Da warf der Vogel ein noch viel stolzeres Kleid herab, als am vorigen Tag. Und
als es mit diesem Kleide auf der Hochzeit erschien, erstaunte jedermann
über seine Schönheit. Der Königssohn aber hatte gewartet bis es
kam, nahm es gleich bei der Hand und tanzte nur allein mit ihm. Wenn die andern
kamen und es aufforderten, sprach er: "Das ist meine Tänzerin."
Als es nun Abend war, wollte es fort, und der Königssohn ging ihm nach und
wollte sehen in welches Haus es ging; aber es sprang ihm fort und in den Garten
hinter dem Haus. Darin stand ein schöner großer Baum an dem die
herrlichsten Birnen hingen, es kletterte so behend wie ein Eichhörnchen
zwischen die Äste, und der Königssohn wusste nicht wo es hingekommen
war.

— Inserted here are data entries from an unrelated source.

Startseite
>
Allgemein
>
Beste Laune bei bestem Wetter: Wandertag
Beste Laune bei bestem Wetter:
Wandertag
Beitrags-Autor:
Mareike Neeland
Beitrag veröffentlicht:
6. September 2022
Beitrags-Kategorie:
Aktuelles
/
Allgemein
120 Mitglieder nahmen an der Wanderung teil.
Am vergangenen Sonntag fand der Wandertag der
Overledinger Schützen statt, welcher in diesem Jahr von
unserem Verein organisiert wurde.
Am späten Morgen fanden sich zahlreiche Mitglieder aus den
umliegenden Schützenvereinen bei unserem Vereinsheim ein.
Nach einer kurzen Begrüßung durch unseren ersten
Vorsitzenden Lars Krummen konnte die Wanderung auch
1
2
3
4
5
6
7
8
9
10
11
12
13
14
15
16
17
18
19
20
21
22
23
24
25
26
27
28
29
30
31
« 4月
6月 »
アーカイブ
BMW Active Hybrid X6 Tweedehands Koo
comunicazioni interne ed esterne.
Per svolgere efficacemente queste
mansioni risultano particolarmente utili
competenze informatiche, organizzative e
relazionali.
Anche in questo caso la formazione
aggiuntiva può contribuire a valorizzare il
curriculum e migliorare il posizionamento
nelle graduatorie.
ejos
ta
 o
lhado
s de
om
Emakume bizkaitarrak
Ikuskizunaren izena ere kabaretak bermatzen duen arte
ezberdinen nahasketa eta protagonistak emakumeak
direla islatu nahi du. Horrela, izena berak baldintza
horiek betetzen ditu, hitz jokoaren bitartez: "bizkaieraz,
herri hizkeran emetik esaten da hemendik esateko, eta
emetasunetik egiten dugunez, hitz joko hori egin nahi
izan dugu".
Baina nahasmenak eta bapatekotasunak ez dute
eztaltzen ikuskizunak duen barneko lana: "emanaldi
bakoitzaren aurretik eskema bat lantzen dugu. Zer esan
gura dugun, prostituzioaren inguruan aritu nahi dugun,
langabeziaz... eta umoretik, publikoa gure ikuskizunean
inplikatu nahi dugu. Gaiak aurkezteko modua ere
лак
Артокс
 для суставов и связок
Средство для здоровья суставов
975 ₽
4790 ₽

Er wartete aber bis der Vater kam und sprach zu ihm: "Das fremde
Mädchen ist mir entwischt, und ich glaube es ist auf den Birnbaum
gesprungen." Der Vater dachte: "Sollte es Aschenputtel sein,"
ließ sich die Axt holen und hieb den Baum um, aber es war niemand darauf.
Und als sie in die Küche kamen, lag Aschenputtel da in der Asche, wie
sonst auch, denn es war auf der andern Seite vom Baum herabgesprungen, hatte
dem Vogel auf dem Haselbäumchen die schönen Kleider wieder gebracht
und sein graues Kittelchen angezogen.
Am dritten Tage, als die Eltern und Schwestern fort waren, ging Aschenputtel
wieder zu seiner Mutter Grab und sprach zu dem Bäumchen:
"Bäumchen, rüttel dich und schüttel dich,
wirf Gold und Silber über mich."
Nun warf ihm der Vogel ein Kleid herab, das war so prächtig und
glänzend wie es noch keins gehabt hatte, und die Pantoffeln waren ganz
golden. Als es in das Kleid zu der Hochzeit kam, wussten sie alle nicht, was
sie vor Verwunderung sagen sollten. Der Königssohn tanzte ganz allein mit
ihm, und wenn es einer aufforderte, sprach er: "Das ist meine
Tänzerin."
Als es nun Abend war, wollte Aschenputtel fort, und der Königssohn wollte
es begleiten, aber es entsprang ihm so geschwind, dass er nicht folgen konnte.
Der Königssohn hatte aber eine List gebraucht, und hatte die ganze Treppe
mit Pech bestreichen lassen: da war, als es hinabsprang, der linke Pantoffel
des Mädchens hängen geblieben. Der Königssohn hob ihn auf, und
er war klein und zierlich und ganz golden. Am nächsten Morgen ging er
damit zu dem Mann, und sagte zu ihm: "Keine andere soll meine Gemahlin
werden als die, an deren Fuß dieser goldene Schuh passt." Da freuten
sich die beiden Schwestern, denn sie hatten schöne Füße. Die
Älteste ging mit dem Schuh in die Kammer und wollte ihn anprobieren, und
die Mutter stand dabei. Aber sie konnte mit der großen Zehe nicht
hineinkommen, und der Schuh war ihr zu klein, da reichte ihr die Mutter ein
Messer und sprach: "Hau die Zehe ab, wenn du Königin bist, brauchst
du nicht mehr zu Fuß zu gehen." Das Mädchen hieb die Zehe ab,
zwängte den Fuß in den Schuh, verbiss den Schmerz und ging hinaus
zum Königssohn. Da nahm er sie als seine Braut aufs Pferd, und ritt mit
ihr fort. Sie mussten aber an dem Grabe vorbei, da saßen die zwei
Täubchen auf dem Haselbäumchen, und riefen:
"Rucke di guck, rucke di guck,
Blut ist im Schuck (Schuh):
Der Schuck ist zu klein,
die rechte Braut sitzt noch daheim."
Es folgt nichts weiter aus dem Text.